» **DATA EXTRACTS**:

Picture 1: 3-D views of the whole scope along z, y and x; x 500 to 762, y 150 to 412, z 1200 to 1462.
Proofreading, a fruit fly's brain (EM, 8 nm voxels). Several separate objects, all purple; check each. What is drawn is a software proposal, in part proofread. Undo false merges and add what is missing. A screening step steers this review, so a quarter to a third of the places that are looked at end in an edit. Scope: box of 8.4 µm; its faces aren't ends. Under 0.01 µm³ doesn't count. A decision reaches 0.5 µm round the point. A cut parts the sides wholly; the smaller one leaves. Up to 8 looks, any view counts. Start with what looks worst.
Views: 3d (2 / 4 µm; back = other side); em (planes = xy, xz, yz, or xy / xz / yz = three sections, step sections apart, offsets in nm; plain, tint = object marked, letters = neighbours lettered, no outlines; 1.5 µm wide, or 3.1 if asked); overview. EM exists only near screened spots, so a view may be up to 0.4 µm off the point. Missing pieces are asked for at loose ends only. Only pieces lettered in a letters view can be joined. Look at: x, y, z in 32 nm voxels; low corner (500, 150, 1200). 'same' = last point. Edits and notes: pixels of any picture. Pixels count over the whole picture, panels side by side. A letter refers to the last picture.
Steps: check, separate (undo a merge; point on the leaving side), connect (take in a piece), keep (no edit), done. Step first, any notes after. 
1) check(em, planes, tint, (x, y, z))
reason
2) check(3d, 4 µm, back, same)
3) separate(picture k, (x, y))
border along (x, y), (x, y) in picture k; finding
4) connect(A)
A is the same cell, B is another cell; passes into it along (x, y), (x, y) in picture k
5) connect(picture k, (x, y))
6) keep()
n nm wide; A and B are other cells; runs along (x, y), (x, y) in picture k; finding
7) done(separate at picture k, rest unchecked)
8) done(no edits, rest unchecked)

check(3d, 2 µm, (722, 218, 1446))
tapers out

==

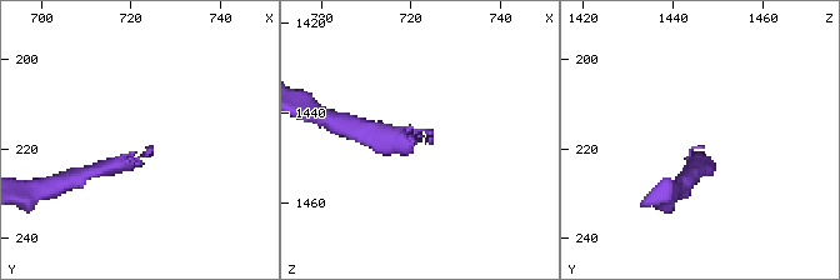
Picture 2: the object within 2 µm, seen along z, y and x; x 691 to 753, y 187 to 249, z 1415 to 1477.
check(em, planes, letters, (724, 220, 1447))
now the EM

» **WORK ORDER**: Select every line in the records above that contains the word "wide".

» **ANSWER TO THIS TASK**:
Views: 3d (2 / 4 µm; back = other side); em (planes = xy, xz, yz, or xy / xz / yz = three sections, step sections apart, offsets in nm; plain, tint = object marked, letters = neighbours lettered, no outlines; 1.5 µm wide, or 3.1 if asked); overview. EM exists only near screened spots, so a view may be up to 0.4 µm off the point. Missing pieces are asked for at loose ends only. Only pieces lettered in a letters view can be joined. Look at: x, y, z in 32 nm voxels; low corner (500, 150, 1200). 'same' = last point. Edits and notes: pixels of any picture. Pixels count over the whole picture, panels side by side. A letter refers to the last picture.
n nm wide; A and B are other cells; runs along (x, y), (x, y) in picture k; finding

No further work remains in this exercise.